There’s another nagging problem, voice in my head, whatever. How do I know the difference? How do I avoid projecting my own musical inadequacies onto another musician, who might be a music therapy client? The subtleties of groove, for example, can be experienced as ambiguous - who is dragging and who is rushing? Herbie Hancock’s Chameleon, from the classic Headhunters album, speeds up substantially throughout the track. It’s not about playing with strictly metronomic time, because we know who does this best of all, and it’s definitely not humans. Groove is mutually felt, negotiated, settled into. Sound quality is subjective. Musical personality is a matter of taste. Musicality is culturally determined as well, so a musical difference might be a cultural difference, rather than a difference in competence or sensitivity.

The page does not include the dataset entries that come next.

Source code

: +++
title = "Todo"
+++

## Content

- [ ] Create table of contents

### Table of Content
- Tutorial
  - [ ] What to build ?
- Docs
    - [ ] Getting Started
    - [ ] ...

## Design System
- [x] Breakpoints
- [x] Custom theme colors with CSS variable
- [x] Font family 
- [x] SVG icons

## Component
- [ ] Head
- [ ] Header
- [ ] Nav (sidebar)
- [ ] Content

Where does this leave me? With a feeling that I have to trust my own musical judgement, while understanding that it’s fallible. But also with an awareness that musical differences can be felt as personal differences, that how someone is with me as a musician can have a profound effect on how I feel about them as a person. I also notice that the musicians with whom I have developed the best musical relationships are those with whom I feel a shared understanding and have developed trust. I feel intuitively that a person can tell me a lot about themselves through their music, which can include whether they trust me, and whether they want me to trust them. Another friendship with a musician comes to mind, one in which trust has eroded a little over the years, and where this loss is also (by me at least) felt musically whenever we find ourselves playing together. Interestingly, although this isn’t ideal, it is survivable, and maybe even transformable, who knows…
So musicians are people, and people are musicians. I think this idea is a big part of what brought me to music therapy in the first place, and what keeps me fascinated with this peculiar discipline. Why does this musician make me feel good, while this other one can make me feel bad? And why is music such an effective medium for transmitting these feelings? I will continue to try to understand this, which must include a developing awareness of whatever my part is in the shared process, just like, you know, in life.